In de Vrees voor God wordt het wit gebleekt als de behandeling van bescheidenheid wordt toegepast op de kleding van het lichaam.

ਨਾਨਕ ਭਗਤੀ ਜੇ ਰਪੈ ਕੂੜੈ ਸੋਇ ਨ ਕੋਇ ॥੧॥
naanak bhagatee je rapai koorrai soe na koe |1|

O Nanak, als iemand doordrongen is van devotionele aanbidding, is zijn reputatie niet vals. ||1||

ਮਃ ੧ ॥
mahalaa 1 |

Eerste Mehl:

ਲਬੁ ਪਾਪੁ ਦੁਇ ਰਾਜਾ ਮਹਤਾ ਕੂੜੁ ਹੋਆ ਸਿਕਦਾਰੁ ॥
lab paap due raajaa mahataa koorr hoaa sikadaar |

Hebzucht en zonde zijn de koning en premier; onwaarheid is de penningmeester.

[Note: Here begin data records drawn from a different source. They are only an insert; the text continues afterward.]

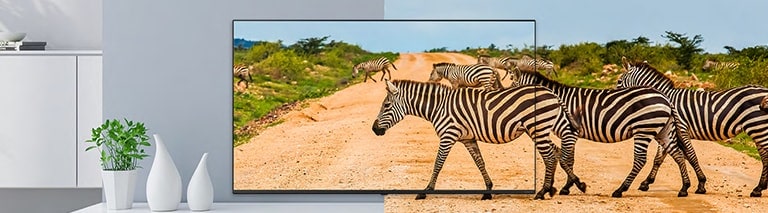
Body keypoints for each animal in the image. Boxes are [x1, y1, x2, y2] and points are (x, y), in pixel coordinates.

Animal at [372, 79, 584, 200]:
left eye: (387, 105)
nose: (374, 129)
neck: (438, 107)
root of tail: (552, 93)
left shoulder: (448, 135)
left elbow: (438, 163)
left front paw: (426, 191)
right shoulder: (468, 139)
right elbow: (479, 162)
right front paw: (488, 191)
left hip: (537, 128)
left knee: (550, 156)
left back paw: (543, 192)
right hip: (540, 129)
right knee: (556, 152)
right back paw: (564, 186)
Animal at [512, 70, 700, 198]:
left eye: (512, 89)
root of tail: (665, 97)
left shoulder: (569, 132)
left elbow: (566, 160)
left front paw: (576, 185)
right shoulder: (571, 135)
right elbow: (570, 160)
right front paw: (568, 186)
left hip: (643, 129)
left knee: (640, 159)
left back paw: (620, 190)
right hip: (662, 130)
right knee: (677, 154)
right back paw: (684, 188)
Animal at [616, 57, 768, 197]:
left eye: (619, 82)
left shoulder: (681, 128)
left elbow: (690, 155)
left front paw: (700, 185)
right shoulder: (668, 130)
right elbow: (659, 158)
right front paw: (646, 183)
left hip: (758, 126)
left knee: (765, 155)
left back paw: (759, 188)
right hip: (758, 128)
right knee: (764, 156)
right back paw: (759, 188)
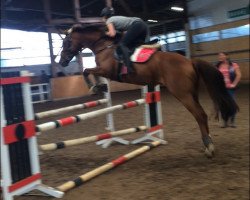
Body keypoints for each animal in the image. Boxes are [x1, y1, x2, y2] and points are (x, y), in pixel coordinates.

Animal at [58, 23, 238, 158]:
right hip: (191, 93)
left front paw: (94, 87)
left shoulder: (106, 70)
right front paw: (100, 87)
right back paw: (208, 144)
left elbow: (86, 71)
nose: (62, 62)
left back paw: (209, 147)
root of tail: (189, 61)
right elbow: (90, 72)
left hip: (182, 94)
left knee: (200, 115)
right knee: (201, 115)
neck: (104, 45)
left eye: (66, 43)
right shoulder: (104, 71)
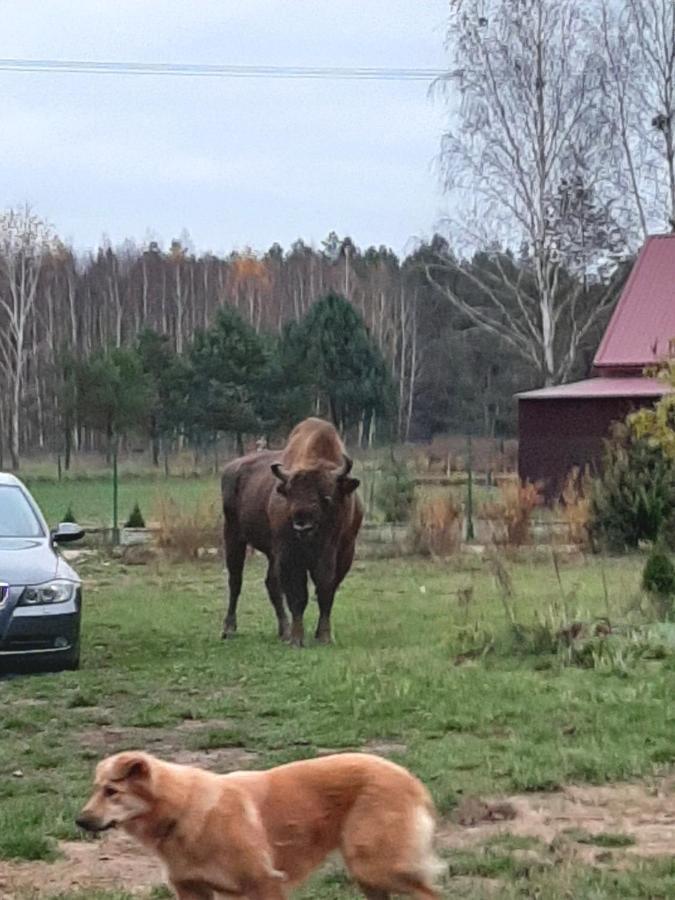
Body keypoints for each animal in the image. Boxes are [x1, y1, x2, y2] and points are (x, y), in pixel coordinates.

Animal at [76, 752, 446, 900]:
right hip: (368, 876)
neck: (183, 811)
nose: (79, 820)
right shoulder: (193, 891)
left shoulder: (264, 884)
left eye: (111, 792)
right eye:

ਕਾਮੁ ਨੇਬੁ ਸਦਿ ਪੁਛੀਐ ਬਹਿ ਬਹਿ ਕਰੇ ਬੀਚਾਰੁ ॥
kaam neb sad puchheeai beh beh kare beechaar |

Seksueel verlangen, de belangrijkste adviseur, wordt opgeroepen en geraadpleegd; ze zitten allemaal bij elkaar en nadenken over hun plannen.

ਅੰਧੀ ਰਯਤਿ ਗਿਆਨ ਵਿਹੂਣੀ ਭਾਹਿ ਭਰੇ ਮੁਰਦਾਰੁ ॥
andhee rayat giaan vihoonee bhaeh bhare muradaar |

Hun onderdanen zijn blind en zonder wijsheid proberen ze de wil van de doden te behagen.

ਗਿਆਨੀ ਨਚਹਿ ਵਾਜੇ ਵਾਵਹਿ ਰੂਪ ਕਰਹਿ ਸੀਗਾਰੁ ॥
giaanee nacheh vaaje vaaveh roop kareh seegaar |

De geestelijk wijzen dansen en bespelen hun muziekinstrumenten en versieren zichzelf met prachtige versieringen.

ਊਚੇ ਕੂਕਹਿ ਵਾਦਾ ਗਾਵਹਿ ਜੋਧਾ ਕਾ ਵੀਚਾਰੁ ॥
aooche kookeh vaadaa gaaveh jodhaa kaa veechaar |

Ze schreeuwen hardop en zingen epische gedichten en heroïsche verhalen.